**EXTRACTED DATA:**
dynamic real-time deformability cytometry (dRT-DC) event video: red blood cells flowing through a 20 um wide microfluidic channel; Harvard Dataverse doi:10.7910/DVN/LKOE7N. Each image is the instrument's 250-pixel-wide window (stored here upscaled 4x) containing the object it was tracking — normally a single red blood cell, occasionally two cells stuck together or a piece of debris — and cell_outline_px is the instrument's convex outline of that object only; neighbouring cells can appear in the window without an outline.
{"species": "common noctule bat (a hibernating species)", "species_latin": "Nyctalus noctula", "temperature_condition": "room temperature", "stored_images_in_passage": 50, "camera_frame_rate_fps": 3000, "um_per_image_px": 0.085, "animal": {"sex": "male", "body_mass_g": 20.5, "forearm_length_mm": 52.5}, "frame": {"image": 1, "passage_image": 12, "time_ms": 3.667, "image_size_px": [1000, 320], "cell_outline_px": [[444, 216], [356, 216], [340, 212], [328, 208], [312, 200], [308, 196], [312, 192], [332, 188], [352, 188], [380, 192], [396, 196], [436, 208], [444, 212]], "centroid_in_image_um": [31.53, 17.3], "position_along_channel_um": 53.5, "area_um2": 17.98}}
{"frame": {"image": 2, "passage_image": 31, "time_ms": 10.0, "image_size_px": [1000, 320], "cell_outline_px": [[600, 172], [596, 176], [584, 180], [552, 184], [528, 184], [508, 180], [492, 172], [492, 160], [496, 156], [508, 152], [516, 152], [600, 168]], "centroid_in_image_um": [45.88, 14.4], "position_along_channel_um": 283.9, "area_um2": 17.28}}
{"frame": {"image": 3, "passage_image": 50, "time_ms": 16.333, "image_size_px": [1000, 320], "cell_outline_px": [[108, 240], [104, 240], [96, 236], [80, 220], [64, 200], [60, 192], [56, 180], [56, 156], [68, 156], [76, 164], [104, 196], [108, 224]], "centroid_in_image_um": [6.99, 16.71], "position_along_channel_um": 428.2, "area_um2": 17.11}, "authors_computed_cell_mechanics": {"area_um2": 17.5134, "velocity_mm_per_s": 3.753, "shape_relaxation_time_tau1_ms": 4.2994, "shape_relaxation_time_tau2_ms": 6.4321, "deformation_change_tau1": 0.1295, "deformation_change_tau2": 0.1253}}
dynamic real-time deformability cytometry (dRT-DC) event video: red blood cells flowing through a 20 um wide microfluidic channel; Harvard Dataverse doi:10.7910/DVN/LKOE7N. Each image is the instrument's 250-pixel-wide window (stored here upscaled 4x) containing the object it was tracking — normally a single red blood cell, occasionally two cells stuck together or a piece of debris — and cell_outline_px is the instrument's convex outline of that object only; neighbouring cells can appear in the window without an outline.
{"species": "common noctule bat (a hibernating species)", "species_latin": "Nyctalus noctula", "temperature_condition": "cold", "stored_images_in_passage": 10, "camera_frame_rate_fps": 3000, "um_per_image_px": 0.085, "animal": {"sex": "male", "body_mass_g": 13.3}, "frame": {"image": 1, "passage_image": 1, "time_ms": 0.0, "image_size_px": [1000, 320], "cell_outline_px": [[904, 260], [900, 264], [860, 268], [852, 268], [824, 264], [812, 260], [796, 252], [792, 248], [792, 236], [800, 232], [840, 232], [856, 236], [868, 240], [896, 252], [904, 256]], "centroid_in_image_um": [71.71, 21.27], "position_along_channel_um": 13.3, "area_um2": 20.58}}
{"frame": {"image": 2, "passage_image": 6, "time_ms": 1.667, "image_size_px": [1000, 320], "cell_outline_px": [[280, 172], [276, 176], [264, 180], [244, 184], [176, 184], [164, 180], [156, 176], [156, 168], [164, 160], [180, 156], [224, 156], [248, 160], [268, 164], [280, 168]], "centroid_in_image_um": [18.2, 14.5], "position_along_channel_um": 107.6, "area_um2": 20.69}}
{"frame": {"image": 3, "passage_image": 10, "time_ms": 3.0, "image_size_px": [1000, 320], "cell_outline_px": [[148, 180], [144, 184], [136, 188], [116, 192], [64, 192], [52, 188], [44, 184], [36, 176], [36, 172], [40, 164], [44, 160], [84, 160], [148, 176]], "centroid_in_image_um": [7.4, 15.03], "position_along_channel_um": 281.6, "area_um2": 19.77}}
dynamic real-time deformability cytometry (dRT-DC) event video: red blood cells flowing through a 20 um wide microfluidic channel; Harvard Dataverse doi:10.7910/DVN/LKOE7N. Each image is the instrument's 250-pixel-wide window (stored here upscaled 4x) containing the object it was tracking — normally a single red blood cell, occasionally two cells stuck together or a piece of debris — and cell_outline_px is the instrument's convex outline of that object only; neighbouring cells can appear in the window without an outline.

**WRITTEN EXERCISE:** Using the listing above, please repeat every entry exactly.

**FULL ANSWER:**
dynamic real-time deformability cytometry (dRT-DC) event video: red blood cells flowing through a 20 um wide microfluidic channel; Harvard Dataverse doi:10.7910/DVN/LKOE7N. Each image is the instrument's 250-pixel-wide window (stored here upscaled 4x) containing the object it was tracking — normally a single red blood cell, occasionally two cells stuck together or a piece of debris — and cell_outline_px is the instrument's convex outline of that object only; neighbouring cells can appear in the window without an outline.
{"species": "common noctule bat (a hibernating species)", "species_latin": "Nyctalus noctula", "temperature_condition": "room temperature", "stored_images_in_passage": 50, "camera_frame_rate_fps": 3000, "um_per_image_px": 0.085, "animal": {"sex": "male", "body_mass_g": 20.5, "forearm_length_mm": 52.5}, "frame": {"image": 1, "passage_image": 12, "time_ms": 3.667, "image_size_px": [1000, 320], "cell_outline_px": [[444, 216], [356, 216], [340, 212], [328, 208], [312, 200], [308, 196], [312, 192], [332, 188], [352, 188], [380, 192], [396, 196], [436, 208], [444, 212]], "centroid_in_image_um": [31.53, 17.3], "position_along_channel_um": 53.5, "area_um2": 17.98}}
{"frame": {"image": 2, "passage_image": 31, "time_ms": 10.0, "image_size_px": [1000, 320], "cell_outline_px": [[600, 172], [596, 176], [584, 180], [552, 184], [528, 184], [508, 180], [492, 172], [492, 160], [496, 156], [508, 152], [516, 152], [600, 168]], "centroid_in_image_um": [45.88, 14.4], "position_along_channel_um": 283.9, "area_um2": 17.28}}
{"frame": {"image": 3, "passage_image": 50, "time_ms": 16.333, "image_size_px": [1000, 320], "cell_outline_px": [[108, 240], [104, 240], [96, 236], [80, 220], [64, 200], [60, 192], [56, 180], [56, 156], [68, 156], [76, 164], [104, 196], [108, 224]], "centroid_in_image_um": [6.99, 16.71], "position_along_channel_um": 428.2, "area_um2": 17.11}, "authors_computed_cell_mechanics": {"area_um2": 17.5134, "velocity_mm_per_s": 3.753, "shape_relaxation_time_tau1_ms": 4.2994, "shape_relaxation_time_tau2_ms": 6.4321, "deformation_change_tau1": 0.1295, "deformation_change_tau2": 0.1253}}
dynamic real-time deformability cytometry (dRT-DC) event video: red blood cells flowing through a 20 um wide microfluidic channel; Harvard Dataverse doi:10.7910/DVN/LKOE7N. Each image is the instrument's 250-pixel-wide window (stored here upscaled 4x) containing the object it was tracking — normally a single red blood cell, occasionally two cells stuck together or a piece of debris — and cell_outline_px is the instrument's convex outline of that object only; neighbouring cells can appear in the window without an outline.
{"species": "common noctule bat (a hibernating species)", "species_latin": "Nyctalus noctula", "temperature_condition": "cold", "stored_images_in_passage": 10, "camera_frame_rate_fps": 3000, "um_per_image_px": 0.085, "animal": {"sex": "male", "body_mass_g": 13.3}, "frame": {"image": 1, "passage_image": 1, "time_ms": 0.0, "image_size_px": [1000, 320], "cell_outline_px": [[904, 260], [900, 264], [860, 268], [852, 268], [824, 264], [812, 260], [796, 252], [792, 248], [792, 236], [800, 232], [840, 232], [856, 236], [868, 240], [896, 252], [904, 256]], "centroid_in_image_um": [71.71, 21.27], "position_along_channel_um": 13.3, "area_um2": 20.58}}
{"frame": {"image": 2, "passage_image": 6, "time_ms": 1.667, "image_size_px": [1000, 320], "cell_outline_px": [[280, 172], [276, 176], [264, 180], [244, 184], [176, 184], [164, 180], [156, 176], [156, 168], [164, 160], [180, 156], [224, 156], [248, 160], [268, 164], [280, 168]], "centroid_in_image_um": [18.2, 14.5], "position_along_channel_um": 107.6, "area_um2": 20.69}}
{"frame": {"image": 3, "passage_image": 10, "time_ms": 3.0, "image_size_px": [1000, 320], "cell_outline_px": [[148, 180], [144, 184], [136, 188], [116, 192], [64, 192], [52, 188], [44, 184], [36, 176], [36, 172], [40, 164], [44, 160], [84, 160], [148, 176]], "centroid_in_image_um": [7.4, 15.03], "position_along_channel_um": 281.6, "area_um2": 19.77}}
dynamic real-time deformability cytometry (dRT-DC) event video: red blood cells flowing through a 20 um wide microfluidic channel; Harvard Dataverse doi:10.7910/DVN/LKOE7N. Each image is the instrument's 250-pixel-wide window (stored here upscaled 4x) containing the object it was tracking — normally a single red blood cell, occasionally two cells stuck together or a piece of debris — and cell_outline_px is the instrument's convex outline of that object only; neighbouring cells can appear in the window without an outline.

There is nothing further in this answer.